Monday, Apr 29, 2024

Djibouti - Land Governance Country Profile

Article Index

 

3. Land Tenure Systems

Although the under the law all land belongs to the state, urban land can be owned privately.

Under Article 2 private land is divided into two categories namely urban land designated as such by the legislation in force and rural land which is other land.

Nomadic pastoralists control their traditional pasture areas through customary rights.

Indigenous tenure systems in Djibouti involve the rights to pasture land and water points. The Afar and the Issa maintain similar customary tenure practices, both investing regional tenure control in tribal groups. Local tribal units are subdivisions of the sultanates that have historically spanned Djibouti’s borders with Ethiopia and Somalia. A portion of the land traditionally used for transhumant herding is assigned to each family within a tribe. This land remains within a family, and the use rights are inherited by sons of successive generations. If a family has no male heir, the tribal chief may choose to reallocate the land to other families. Among the Afar, tribes are divided into noble and vassal groups. Noble tribes will cede to related vassal tribes the use rights of pasture and water points in exchange for their support and services in the event of warfare.

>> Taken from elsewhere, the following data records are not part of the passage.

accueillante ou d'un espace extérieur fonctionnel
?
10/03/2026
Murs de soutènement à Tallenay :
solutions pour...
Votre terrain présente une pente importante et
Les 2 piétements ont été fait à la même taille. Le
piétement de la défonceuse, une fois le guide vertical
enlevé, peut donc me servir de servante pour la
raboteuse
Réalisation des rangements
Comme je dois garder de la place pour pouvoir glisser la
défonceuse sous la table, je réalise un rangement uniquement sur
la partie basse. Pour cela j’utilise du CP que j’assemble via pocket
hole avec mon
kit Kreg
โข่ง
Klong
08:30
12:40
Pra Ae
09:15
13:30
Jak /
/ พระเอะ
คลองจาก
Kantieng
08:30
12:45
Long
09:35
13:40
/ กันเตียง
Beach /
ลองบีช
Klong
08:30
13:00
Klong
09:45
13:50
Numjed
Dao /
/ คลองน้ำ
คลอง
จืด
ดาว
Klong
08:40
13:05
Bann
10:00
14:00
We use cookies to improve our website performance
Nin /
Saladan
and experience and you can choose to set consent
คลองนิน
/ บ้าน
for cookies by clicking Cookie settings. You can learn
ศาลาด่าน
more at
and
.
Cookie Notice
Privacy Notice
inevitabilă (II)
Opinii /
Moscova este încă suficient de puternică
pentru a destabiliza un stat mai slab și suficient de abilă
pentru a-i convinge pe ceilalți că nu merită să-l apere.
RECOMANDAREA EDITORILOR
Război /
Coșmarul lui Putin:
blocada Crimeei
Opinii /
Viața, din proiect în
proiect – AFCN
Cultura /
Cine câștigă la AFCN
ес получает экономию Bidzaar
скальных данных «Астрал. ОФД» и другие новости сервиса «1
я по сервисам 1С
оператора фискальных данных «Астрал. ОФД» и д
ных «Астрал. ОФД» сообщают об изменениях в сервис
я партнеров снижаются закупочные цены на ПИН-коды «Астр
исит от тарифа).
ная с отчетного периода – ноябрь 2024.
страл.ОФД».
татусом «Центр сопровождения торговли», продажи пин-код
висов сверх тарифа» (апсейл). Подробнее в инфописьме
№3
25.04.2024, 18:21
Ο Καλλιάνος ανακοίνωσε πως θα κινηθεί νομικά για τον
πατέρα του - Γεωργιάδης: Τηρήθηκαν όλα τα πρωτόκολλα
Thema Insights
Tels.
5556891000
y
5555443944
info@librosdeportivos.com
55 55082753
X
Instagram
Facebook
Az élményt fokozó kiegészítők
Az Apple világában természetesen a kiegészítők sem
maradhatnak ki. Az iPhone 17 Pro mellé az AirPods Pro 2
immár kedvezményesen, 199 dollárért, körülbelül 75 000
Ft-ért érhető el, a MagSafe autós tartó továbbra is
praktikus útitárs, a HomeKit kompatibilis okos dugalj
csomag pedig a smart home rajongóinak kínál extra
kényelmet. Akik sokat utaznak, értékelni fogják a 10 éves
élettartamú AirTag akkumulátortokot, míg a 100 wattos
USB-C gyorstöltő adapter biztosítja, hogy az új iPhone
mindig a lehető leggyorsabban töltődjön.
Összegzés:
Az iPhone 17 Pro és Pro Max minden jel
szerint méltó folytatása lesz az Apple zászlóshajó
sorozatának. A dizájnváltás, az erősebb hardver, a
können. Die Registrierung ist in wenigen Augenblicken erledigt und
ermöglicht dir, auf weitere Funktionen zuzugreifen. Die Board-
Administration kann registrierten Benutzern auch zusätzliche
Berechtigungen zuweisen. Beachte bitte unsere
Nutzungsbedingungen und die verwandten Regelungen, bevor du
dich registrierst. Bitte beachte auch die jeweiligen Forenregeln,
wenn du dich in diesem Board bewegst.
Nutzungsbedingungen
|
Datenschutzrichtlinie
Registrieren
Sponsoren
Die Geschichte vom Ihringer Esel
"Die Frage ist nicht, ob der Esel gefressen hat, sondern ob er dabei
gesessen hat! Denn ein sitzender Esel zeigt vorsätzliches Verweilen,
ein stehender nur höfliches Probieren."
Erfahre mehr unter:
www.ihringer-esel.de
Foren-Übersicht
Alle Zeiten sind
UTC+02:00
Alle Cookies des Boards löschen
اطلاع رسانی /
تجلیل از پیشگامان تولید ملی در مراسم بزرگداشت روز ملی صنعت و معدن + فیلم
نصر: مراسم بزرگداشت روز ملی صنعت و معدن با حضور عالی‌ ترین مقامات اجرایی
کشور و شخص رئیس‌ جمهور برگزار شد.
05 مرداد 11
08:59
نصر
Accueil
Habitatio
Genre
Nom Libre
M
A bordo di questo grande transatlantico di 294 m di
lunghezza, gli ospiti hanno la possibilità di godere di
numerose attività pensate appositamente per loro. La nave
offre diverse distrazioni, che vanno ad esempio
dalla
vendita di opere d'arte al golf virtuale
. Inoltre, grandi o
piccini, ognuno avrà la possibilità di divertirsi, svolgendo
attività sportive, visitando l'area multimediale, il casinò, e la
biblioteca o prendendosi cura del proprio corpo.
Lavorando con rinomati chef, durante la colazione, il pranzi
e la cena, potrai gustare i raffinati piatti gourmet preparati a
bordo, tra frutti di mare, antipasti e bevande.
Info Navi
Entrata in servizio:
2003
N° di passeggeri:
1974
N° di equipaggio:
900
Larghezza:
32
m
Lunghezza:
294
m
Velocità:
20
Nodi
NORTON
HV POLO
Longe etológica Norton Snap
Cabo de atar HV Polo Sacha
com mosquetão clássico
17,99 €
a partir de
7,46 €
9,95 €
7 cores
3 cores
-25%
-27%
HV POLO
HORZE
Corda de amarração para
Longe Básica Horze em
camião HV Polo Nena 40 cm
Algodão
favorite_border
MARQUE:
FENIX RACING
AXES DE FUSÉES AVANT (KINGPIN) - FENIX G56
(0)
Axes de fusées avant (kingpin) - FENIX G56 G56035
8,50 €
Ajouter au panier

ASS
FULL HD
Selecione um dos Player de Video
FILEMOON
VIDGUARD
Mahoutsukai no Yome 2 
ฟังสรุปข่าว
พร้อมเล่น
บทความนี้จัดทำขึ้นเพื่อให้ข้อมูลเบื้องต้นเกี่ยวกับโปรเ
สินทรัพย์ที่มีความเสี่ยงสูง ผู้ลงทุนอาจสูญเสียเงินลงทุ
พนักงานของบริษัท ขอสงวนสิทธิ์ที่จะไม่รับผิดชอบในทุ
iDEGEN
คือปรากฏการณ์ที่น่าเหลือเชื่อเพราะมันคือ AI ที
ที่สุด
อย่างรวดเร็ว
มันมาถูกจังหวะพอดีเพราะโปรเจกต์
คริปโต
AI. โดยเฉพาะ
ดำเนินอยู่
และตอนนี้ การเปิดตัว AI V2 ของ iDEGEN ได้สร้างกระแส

Unrelated vassal tribes must borrow pasture land in exchange for a tribute payment.

The tribes of the Issa are less hierarchical than the Afar, and a larger portion of traditional Issa territory lies outside of Djibouti’s contemporary borders. The head of an Issa family unit will decide when and where next to move the herds, taking into account the current state of familial and/or friendly relations with other Issa families whose lands he might traverse.

Since the Djibouti government consists of both Afar and Issa people, and since there are few crops to be threatened by the pastoralists’ herds, there is no national tenure legislation that favors agriculturalists’ rights over pastoralists’ rights. Unlike most African countries where pastoralists are disadvantaged by tenure codes that do not recognize grazing as a productive use of the land, Djibouti upholds (or, with an absence of other legislation, it at least does not contradict) the traditional tenure rights and management practices of pastoralists.

There is little pressure or concern to codify pastoralist grazing rights, or to title their tribal and family-based landholdings, because the customary mechanisms of conflict resolution regarding pasture lands and water points continue to function. Furthermore, due to the droughts of the 1980s and the draw of urban-based amenities and services, there is an increasing trend towards sedentarization.

Gender issues are acute even by regional standards. The country’s clerics follow a local interpretation of Islamic tradition that differs from Islamic inheritance practices elsewhere in the Muslim world, women do not inherit land or land access. Men own the animal herds as well as the land. Women may possess only few animals from her dowry.